# Coaching yourself



## Bowgren2 (Jul 13, 2016)

Do any of you find that it is harder to correct your form flaws or find them in yourself than students? 
I can take pictures an analyze other easily even though I am reluctant to offer advice but suggestions of what to try. Several shot above average but have anchoring problems or release issues. Others do not fit their equipment properly. All are reluctant to change anything or try anything.
I try to correct know flaws in my form but find it difficult without feedback.


----------



## aread (Dec 25, 2009)

Based on first hand experience, it's possible to coach yourself, but IMO, you will have a much longer learning curve and probably won't go as far as you would have with a good coach. Even a coach 3 or 4 times a year is better than trying to DIY.

There are so many things that you simply can't see in yourself, but are relatively easy for a coach to pick up. Even a video camera is no replacement for a coach. It's a great help with a coach, but not a substitute.

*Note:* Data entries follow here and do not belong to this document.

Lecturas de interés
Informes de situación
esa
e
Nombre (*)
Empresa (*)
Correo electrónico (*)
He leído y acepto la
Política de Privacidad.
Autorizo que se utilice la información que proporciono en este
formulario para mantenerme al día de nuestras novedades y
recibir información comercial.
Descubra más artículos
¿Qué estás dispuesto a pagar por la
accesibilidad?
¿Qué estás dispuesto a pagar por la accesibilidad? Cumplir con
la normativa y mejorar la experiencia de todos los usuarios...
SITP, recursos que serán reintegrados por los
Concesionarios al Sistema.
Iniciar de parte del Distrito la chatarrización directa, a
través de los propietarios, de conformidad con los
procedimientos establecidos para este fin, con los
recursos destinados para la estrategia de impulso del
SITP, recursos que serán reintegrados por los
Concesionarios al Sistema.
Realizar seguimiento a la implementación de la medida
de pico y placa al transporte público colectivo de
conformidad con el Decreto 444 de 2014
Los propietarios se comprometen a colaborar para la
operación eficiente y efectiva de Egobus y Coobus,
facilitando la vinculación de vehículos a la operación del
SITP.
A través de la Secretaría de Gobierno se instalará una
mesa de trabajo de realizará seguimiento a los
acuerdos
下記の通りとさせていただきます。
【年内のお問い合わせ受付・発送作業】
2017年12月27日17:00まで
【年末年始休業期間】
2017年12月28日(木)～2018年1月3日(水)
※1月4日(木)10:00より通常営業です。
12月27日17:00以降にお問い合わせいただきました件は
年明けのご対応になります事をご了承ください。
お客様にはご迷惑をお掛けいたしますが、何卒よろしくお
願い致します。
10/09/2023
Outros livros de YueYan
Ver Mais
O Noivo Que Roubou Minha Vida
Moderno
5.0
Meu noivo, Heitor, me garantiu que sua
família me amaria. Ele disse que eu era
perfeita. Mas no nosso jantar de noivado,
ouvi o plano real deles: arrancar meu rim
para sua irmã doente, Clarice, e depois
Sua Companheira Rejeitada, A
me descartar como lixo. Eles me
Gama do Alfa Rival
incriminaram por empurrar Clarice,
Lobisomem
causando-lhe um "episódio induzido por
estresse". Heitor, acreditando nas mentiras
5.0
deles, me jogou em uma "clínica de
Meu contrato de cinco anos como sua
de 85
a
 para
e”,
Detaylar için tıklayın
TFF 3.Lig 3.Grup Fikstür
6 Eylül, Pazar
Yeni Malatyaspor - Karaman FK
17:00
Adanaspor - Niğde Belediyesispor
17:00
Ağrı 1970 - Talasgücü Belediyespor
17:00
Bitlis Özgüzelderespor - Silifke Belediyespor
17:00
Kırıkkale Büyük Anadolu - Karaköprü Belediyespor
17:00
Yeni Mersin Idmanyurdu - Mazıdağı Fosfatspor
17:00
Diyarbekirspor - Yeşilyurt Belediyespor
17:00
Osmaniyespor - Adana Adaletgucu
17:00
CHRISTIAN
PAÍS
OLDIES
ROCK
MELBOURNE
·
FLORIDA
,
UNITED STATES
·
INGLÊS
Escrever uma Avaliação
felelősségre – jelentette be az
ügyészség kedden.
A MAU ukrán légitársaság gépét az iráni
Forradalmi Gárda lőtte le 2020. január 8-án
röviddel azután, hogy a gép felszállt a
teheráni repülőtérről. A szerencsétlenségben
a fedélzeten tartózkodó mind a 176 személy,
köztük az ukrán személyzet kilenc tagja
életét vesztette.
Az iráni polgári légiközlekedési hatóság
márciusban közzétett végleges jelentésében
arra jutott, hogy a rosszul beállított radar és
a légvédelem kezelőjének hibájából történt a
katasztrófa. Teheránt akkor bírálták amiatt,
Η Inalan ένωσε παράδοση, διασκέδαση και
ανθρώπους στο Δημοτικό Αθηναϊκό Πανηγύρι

I've tried to do it with seminars every couple of years, but after more than 10 years, I know I should be much further along for the effort I've put in. My favorite form of target shooting is indoor and I'm mediocre at best. Don't make my mistake, get a coach.

Allen


----------



## 5 Arrow (Nov 20, 2015)

Without a log book, attainable short and long term goals, accurate and honest communication and feedback, a lot of self study, good visualization and relaxation techniques coaching yourself is futile. Being coached without the good listening technique and the aforementioned is both futile and costly.


----------



## mark1968 (Feb 18, 2006)

Each human has his own potential. Being a good coach doesn't make you a good archer. And being a good archer doesn't make you a good coach. I know from my own expiriences in 41 years that I have much more potential in coaching then shotting the bow by myself. To have a "good eye" for details (how you metioned) is one basic skill you need a s a coach. 

Cheers from Germany

Markus


----------



## XForce Girl (Feb 14, 2008)

Lucky for me I have another L3 Coach on my payroll. He doesn't actively coach me but it sure is handy to have him around when I get stumped. He can watch me for a couple shots and tell me what I'm doing wrong then I go any try to fix it.


----------